Focusing on customer experience management may be the single most important investment a brand can make in today’s competitive business climate and overall attention economy – especially as we head into a new decade of continued technological innovation and accelerated disruption.
According to Gartner, 81 percent of companies now expect to compete primarily on the basis of the experience they provide customers. That’s not too surprising, given the many ways a customer can now directly interact with a company. However, most organizations are not focusing enough on the growing evidence pointing to the most critical component of the customer experience – their employees.
There’s lots of research to show that a highly engaged workforce may be the key to delivering a better customer experience:
- Gallup reports that employees who are engaged are more likely to improve customer service and can result in a 20% increase in sales.
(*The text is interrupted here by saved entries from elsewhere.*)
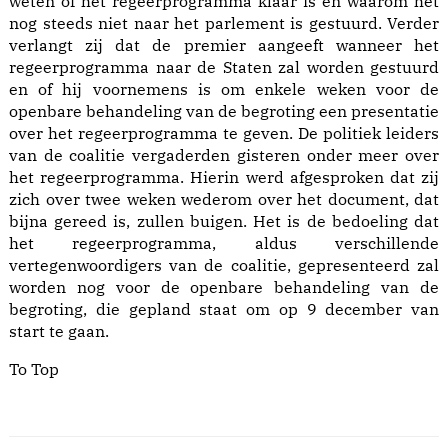
weten of het regeerprogramma klaar is en waarom het
nog steeds niet naar het parlement is gestuurd. Verder
verlangt zij dat de premier aangeeft wanneer het
regeerprogramma naar de Staten zal worden gestuurd
en of hij voornemens is om enkele weken voor de
openbare behandeling van de begroting een presentatie
over het regeerprogramma te geven. De politiek leiders
van de coalitie vergaderden gisteren onder meer over
het regeerprogramma. Hierin werd afgesproken dat zij
zich over twee weken wederom over het document, dat
bijna gereed is, zullen buigen. Het is de bedoeling dat
het regeerprogramma, aldus verschillende
vertegenwoordigers van de coalitie, gepresenteerd zal
worden nog voor de openbare behandeling van de
begroting, die gepland staat om op 9 december van
start te gaan.
To Top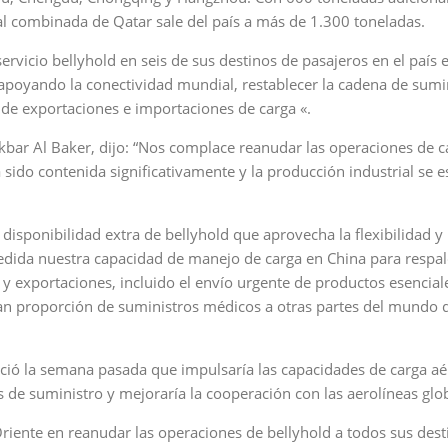
 combinada de Qatar sale del país a más de 1.300 toneladas.
servicio bellyhold en seis de sus destinos de pasajeros en el país 
ar apoyando la conectividad mundial, restablecer la cadena de sumi
 de exportaciones e importaciones de carga «.
kbar Al Baker, dijo: “Nos complace reanudar las operaciones de c
sido contenida significativamente y la producción industrial se e
disponibilidad extra de bellyhold que aprovecha la flexibilidad y
edida nuestra capacidad de manejo de carga en China para respal
 exportaciones, incluido el envío urgente de productos esencial
gran proporción de suministros médicos a otras partes del mundo 
ió la semana pasada que impulsaría las capacidades de carga aé
as de suministro y mejoraría la cooperación con las aerolíneas glo
riente en reanudar las operaciones de bellyhold a todos sus dest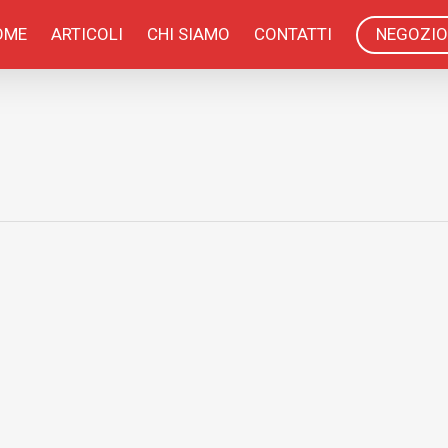
OME
ARTICOLI
CHI SIAMO
CONTATTI
NEGOZIO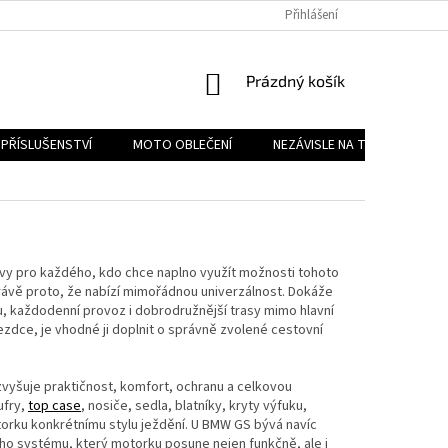
PODMÍNKY OCHRANY OSOBNÍCH ÚDAJŮ
Přihlášení
REKLAMAČNÍ ŘÁD
FOR
NÁKUPNÍ
Prázdný košík
KOŠÍK
PŘÍSLUŠENSTVÍ
MOTO OBLEČENÍ
NEZÁVISLE NA TYPU MOTORK
avy pro každého, kdo chce naplno využít možnosti tohoto
rávě proto, že nabízí mimořádnou univerzálnost. Dokáže
u, každodenní provoz i dobrodružnější trasy mimo hlavní
zdce, je vhodné ji doplnit o správně zvolené cestovní
vyšuje praktičnost, komfort, ochranu a celkovou
ufry,
top case
, nosiče, sedla, blatníky, kryty výfuku,
torku konkrétnímu stylu ježdění. U BMW GS bývá navíc
ho systému, který motorku posune nejen funkčně, ale i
- Similarly, HR consultancy, Tower Perrins, reports that engaged employees can average a 19.2% increase in profitability, while companies that experience high engagement have also seen 147% higher earnings per share.
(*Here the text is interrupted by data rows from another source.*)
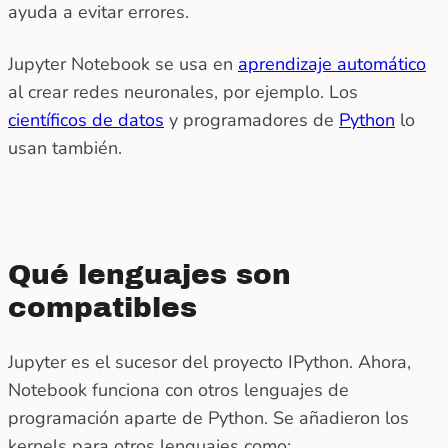
ayuda a evitar errores.
Jupyter Notebook se usa en
aprendizaje automático
al crear redes neuronales, por ejemplo. Los
científicos de datos
y programadores de
Python
lo
usan también.
Qué lenguajes son
compatibles
Jupyter es el sucesor del proyecto IPython. Ahora,
Notebook funciona con otros lenguajes de
programación aparte de Python. Se añadieron los
kernels para otros lenguajes como: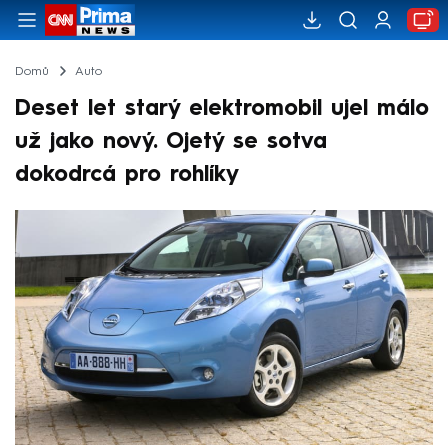
Domů
Auto
Deset let starý elektromobil ujel málo
už jako nový. Ojetý se sotva
dokodrcá pro rohlíky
- Tempkin Group’s 2016 Employee Engagement Benchmark Study also shows that companies acing customer experience have one-and-a-half times as many engaged employees as those that are not so good at it.
All good news, right? Well, only if your company has a highly engaged workforce. Unfortunately, here’s the serious disconnect:
According to Gallup’s State of the Global Workplace survey, 85% of people are dissatisfied with their jobs the world over. Equally disturbing, only 41% of employees felt that they know what their organization stands for and what makes its brand different from its competitors’ brands.
Marketing needs to help to instill the customer-centric mindset across the organization
If your employees don’t have a customer-centric mindset and don’t have the motivation to keep (internal AND external) customers happy, it’s not likely that you’re delivering the best customer experience and, therefore, not delivering the best bottom line results. Employees want to have a sense of purpose in their careers (just ask a millennial), so improving their understanding of how they fit into the customer experience is critical.
Employees who are enthusiastic and actively work to move key initiatives forward feel a stronger sense of purpose and are more likely to stay longer with an organization. When they can focus on their strengths, they feel better about themselves, have a higher sense of self-worth and are able to contribute in a higher capacity. Everybody wins.
McKinsey agrees that the customer experience begins at home reporting that “the closer a company can align its commitment to customer-centricity with the interests of its employees, the closer it will get to achieving its customer-strategy goals.” One aspect of aligning with employee motivations was highlighted my recent CMO Rockstar article, Wait…what’s in it for ME?
Traditional marketing strategies applied inwardly can have positive impact on engagement
Traditional HR departments don’t communicate with employees for reasons of improving customer experience. Annual HR ‘employee sentiment’ surveys, generic ‘one size fits all’ top-down employee communications, don’t do the trick. Likewise, ‘exit interviews’ tell you nothing about why highly engaged employees choose to stay – just as interviewing divorcees will not tell you what makes a strong marriage.
HR and internal communications teams need to borrow some strategies from customer success and marketing and apply them inwardly – segmentation, data analysis, motivating campaigns, and so on.
Incorporating more branding education into onboarding efforts as well as into ongoing departmental objectives would help a lot. Overall, there needs to be formal partnering across internal functions to deliver an effective and customer-centric employee experience.
Marketing can play a lead role and be the bridge between internal culture and the organization’s external brand to ensure everyone is singing in harmony to deliver the best customer experience. I believe this cross-functional approach will become a more important focus in the decade ahead. Hopefully, cross-functional budgets will match the seriousness of the effort required.
As the future of work continues to evolve, the smartest and most successful organizations will continuously learn how to meet the expectations of their people.
Sir Richard Branson sums it up well, “Employees come first. If you take care of your employees, they will take care of the clients.”